Because sentiment terms are often specific to the nature of the source texts, iKnow does not automatically identify sentiment terms. You can flag individual words as having a positive sentiment or a negative sentiment attribute. By default, no words have a sentiment attribute. You can specify a sentiment attribute for specific words using the iKnow UserDictionary. Using the AddPositiveSentimentTerm() and AddNegativeSentimentTerm() methods, you can add a list of sentiment terms to a UserDictionary. When source texts are loaded into a domain, each appearance of these terms and the part of the sentence affected by it is flagged with the specified positive or negative sentiment marker.
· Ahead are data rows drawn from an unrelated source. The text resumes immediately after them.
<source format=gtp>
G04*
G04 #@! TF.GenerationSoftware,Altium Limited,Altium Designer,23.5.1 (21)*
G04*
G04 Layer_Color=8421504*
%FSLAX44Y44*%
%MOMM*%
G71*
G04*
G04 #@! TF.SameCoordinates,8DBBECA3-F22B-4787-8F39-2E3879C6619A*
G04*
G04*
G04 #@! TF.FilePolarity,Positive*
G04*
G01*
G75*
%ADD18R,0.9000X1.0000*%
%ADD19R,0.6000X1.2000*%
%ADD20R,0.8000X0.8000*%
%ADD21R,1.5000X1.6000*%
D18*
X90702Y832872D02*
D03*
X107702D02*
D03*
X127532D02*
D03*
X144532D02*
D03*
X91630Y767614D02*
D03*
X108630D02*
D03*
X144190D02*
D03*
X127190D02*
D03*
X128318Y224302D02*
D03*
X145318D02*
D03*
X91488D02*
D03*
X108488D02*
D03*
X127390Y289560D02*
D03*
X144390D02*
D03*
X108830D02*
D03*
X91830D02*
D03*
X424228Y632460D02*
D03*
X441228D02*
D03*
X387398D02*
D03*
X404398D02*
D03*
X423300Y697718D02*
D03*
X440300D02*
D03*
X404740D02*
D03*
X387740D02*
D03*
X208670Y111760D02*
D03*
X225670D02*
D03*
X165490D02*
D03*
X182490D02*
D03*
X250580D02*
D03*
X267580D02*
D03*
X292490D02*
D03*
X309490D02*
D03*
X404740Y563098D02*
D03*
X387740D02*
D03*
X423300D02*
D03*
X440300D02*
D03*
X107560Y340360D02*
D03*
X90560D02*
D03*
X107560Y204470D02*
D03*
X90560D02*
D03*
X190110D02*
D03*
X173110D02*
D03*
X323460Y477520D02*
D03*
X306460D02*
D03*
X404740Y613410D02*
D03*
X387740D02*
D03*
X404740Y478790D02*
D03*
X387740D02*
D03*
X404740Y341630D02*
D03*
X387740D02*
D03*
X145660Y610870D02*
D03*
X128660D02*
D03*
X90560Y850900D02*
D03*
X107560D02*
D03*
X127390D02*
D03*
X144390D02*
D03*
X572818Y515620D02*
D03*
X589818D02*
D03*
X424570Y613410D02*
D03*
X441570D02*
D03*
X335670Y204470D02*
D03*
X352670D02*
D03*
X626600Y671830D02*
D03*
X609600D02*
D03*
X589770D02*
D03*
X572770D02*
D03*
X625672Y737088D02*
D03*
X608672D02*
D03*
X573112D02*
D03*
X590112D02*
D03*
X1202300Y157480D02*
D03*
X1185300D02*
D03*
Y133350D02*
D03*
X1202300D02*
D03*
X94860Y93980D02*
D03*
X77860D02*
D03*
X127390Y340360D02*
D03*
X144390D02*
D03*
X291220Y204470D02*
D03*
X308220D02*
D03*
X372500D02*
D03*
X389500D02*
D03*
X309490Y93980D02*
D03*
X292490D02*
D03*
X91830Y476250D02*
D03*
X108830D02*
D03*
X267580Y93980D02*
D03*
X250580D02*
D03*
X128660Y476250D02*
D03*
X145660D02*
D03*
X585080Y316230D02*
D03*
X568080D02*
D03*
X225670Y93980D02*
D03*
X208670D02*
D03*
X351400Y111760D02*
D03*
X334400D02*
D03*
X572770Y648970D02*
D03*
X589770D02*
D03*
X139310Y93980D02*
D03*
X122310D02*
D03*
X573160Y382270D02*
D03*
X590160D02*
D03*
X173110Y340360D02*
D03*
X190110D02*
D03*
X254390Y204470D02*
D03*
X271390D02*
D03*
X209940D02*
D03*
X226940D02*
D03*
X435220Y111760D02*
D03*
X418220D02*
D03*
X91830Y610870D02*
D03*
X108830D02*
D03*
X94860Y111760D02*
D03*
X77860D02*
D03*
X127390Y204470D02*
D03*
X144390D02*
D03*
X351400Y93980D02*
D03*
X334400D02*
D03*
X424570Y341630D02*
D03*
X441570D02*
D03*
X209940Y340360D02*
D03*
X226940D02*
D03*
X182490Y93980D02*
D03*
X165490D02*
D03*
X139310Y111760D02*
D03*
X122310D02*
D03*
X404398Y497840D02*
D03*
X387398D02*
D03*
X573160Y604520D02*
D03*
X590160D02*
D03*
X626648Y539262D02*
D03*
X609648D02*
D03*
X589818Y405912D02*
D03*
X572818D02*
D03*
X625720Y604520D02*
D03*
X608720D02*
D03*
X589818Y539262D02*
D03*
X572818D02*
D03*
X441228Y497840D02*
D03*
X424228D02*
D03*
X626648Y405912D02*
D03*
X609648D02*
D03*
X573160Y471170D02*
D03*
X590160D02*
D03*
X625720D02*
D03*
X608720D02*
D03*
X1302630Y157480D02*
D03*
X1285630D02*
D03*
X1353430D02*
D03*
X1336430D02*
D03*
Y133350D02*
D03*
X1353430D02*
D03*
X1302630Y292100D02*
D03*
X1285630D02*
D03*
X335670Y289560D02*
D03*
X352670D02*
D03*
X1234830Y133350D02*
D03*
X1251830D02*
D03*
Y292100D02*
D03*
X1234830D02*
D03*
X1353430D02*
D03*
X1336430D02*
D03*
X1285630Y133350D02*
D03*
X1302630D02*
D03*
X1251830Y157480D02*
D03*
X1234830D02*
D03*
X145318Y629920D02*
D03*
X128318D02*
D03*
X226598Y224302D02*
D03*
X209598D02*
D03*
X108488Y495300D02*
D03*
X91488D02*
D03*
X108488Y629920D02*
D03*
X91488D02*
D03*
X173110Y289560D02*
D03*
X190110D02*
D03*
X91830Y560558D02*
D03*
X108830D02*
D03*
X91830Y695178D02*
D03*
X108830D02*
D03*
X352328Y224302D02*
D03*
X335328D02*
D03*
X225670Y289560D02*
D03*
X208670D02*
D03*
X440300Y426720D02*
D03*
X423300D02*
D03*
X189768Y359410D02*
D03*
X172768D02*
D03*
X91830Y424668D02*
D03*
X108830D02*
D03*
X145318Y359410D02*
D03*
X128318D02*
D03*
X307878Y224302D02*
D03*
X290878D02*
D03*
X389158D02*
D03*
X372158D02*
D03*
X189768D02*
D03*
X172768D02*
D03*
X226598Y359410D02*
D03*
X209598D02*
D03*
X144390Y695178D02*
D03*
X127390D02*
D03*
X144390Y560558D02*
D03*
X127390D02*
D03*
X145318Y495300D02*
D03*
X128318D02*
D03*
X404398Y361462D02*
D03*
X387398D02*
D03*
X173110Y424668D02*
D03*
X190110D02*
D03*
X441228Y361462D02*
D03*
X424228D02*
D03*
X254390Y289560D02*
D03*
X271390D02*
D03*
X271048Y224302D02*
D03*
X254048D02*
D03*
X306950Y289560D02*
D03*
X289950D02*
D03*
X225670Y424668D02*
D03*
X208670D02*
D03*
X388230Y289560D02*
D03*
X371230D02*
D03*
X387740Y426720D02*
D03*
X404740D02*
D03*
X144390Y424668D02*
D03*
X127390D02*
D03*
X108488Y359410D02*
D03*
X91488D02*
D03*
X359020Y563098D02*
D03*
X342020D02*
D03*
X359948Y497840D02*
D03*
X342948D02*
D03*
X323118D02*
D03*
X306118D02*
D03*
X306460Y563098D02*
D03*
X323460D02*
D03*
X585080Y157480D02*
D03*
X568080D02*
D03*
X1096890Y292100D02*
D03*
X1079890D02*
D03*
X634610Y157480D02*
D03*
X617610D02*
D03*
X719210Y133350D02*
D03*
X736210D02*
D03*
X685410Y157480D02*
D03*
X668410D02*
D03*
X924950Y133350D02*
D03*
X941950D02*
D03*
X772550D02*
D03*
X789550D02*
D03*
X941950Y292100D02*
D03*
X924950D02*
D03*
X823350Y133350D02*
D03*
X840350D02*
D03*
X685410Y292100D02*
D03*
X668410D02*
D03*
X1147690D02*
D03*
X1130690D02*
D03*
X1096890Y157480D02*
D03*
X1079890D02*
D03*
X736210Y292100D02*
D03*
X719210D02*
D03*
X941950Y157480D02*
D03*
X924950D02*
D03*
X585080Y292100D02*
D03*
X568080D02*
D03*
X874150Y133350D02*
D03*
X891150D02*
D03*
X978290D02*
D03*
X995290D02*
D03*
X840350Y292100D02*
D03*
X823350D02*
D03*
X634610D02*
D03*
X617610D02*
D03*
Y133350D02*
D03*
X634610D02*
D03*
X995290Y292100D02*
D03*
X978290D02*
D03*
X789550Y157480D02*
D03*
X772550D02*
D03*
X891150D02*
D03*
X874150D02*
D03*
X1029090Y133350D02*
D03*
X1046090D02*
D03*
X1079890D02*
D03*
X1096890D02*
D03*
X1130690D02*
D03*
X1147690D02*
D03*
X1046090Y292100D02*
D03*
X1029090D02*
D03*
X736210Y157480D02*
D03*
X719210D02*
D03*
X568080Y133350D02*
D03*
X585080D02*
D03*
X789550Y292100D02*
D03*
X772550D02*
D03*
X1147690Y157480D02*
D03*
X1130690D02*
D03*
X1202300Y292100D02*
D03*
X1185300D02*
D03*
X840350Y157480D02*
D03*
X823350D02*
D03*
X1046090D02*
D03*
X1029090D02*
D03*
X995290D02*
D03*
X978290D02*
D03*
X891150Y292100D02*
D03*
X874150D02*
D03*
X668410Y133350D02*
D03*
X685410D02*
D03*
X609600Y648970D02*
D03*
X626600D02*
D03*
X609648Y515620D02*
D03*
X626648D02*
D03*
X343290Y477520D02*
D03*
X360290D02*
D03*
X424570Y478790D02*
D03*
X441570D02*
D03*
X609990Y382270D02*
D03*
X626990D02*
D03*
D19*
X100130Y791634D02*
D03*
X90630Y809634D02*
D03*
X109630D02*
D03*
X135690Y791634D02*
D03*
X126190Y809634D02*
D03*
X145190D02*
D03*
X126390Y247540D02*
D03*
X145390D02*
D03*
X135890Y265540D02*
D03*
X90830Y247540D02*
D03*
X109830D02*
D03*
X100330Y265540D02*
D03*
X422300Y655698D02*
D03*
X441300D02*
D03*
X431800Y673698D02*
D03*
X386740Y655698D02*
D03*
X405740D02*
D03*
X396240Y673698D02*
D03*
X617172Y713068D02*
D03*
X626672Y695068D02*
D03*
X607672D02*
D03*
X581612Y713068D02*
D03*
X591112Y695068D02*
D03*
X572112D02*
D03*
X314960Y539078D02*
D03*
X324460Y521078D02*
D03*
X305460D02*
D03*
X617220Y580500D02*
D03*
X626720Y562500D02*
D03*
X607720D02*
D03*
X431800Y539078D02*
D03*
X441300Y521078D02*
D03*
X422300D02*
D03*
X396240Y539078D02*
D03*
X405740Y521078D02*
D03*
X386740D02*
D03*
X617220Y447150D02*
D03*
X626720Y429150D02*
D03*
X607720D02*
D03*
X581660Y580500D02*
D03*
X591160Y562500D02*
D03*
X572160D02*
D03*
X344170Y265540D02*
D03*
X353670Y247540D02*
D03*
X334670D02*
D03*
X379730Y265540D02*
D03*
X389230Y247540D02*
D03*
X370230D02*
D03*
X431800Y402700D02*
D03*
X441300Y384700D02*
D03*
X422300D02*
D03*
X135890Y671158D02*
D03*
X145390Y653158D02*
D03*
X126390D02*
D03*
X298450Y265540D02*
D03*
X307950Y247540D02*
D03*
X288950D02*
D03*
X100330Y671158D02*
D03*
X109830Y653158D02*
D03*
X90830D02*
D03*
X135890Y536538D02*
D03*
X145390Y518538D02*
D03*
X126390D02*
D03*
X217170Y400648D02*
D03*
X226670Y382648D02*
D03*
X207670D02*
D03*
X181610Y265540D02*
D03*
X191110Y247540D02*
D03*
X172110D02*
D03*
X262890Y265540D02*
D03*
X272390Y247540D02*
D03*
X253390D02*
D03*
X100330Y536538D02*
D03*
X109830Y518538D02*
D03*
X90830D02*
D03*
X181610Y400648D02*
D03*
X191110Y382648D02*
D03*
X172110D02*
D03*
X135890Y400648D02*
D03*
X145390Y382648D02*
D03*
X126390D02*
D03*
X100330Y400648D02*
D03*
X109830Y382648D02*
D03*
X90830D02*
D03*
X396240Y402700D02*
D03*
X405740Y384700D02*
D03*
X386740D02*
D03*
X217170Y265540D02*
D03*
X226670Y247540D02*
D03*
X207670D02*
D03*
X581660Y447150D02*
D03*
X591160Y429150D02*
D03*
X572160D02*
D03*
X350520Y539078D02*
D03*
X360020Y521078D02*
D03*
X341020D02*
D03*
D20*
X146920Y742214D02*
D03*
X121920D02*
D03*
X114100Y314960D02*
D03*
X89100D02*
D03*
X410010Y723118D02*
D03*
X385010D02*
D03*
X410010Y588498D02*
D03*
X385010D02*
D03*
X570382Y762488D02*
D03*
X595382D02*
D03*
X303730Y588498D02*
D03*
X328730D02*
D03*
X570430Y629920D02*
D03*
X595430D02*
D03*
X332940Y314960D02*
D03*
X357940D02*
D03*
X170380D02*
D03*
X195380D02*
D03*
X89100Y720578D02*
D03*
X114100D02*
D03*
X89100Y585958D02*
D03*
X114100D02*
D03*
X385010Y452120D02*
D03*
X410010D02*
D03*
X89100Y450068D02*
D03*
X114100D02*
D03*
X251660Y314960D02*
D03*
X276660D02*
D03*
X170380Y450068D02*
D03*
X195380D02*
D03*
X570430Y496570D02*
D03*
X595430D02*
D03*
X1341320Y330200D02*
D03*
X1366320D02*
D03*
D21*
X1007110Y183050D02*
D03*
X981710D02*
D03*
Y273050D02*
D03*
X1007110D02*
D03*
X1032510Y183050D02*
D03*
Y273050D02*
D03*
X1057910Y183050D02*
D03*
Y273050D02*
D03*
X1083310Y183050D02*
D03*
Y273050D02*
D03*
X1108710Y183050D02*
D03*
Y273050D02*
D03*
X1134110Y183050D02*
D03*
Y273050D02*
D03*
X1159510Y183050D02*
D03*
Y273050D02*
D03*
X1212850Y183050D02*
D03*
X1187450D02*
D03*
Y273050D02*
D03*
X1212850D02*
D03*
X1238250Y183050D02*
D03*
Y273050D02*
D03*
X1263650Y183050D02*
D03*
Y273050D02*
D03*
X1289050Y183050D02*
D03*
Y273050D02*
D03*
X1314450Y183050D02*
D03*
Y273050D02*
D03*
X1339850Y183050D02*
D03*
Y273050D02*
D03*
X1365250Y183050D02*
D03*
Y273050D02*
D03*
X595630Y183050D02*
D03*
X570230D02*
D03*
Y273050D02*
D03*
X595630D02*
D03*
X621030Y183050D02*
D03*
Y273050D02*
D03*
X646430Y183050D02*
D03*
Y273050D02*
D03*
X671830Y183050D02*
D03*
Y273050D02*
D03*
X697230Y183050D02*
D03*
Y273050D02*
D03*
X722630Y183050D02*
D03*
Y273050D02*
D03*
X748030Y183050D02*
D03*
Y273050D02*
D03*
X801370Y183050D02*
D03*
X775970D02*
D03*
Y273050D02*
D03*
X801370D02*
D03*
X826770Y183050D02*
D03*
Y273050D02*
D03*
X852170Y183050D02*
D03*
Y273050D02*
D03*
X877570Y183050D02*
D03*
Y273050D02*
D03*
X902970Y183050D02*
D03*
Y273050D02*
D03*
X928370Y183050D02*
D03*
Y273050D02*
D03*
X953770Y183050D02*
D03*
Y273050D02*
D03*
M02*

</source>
For example, if “hated” is specified as having a negative sentiment attribute, and “amazing” is specified as having a positive sentiment attribute, when iKnow applies them to the sentence:

I hated the rain outside, but the running shoes were amazing.

Negative sentiment would affect “rain” and positive sentiment would affect “running shoes”.

Sentiment attributes are supported for the following languages: English, German, Portuguese, Russian, and Ukrainian. Sentiment attributes are not currently supported for Japanese.

Using Sentiment Attributes

Sentiment Analysis information can be used with the following methods:

You can specify a sentiment attribute ID using either the $$$IKATTSENPOSITIVE or $$$IKATTSENNEGATIVE macro, defined in the %IKPublic #Include file.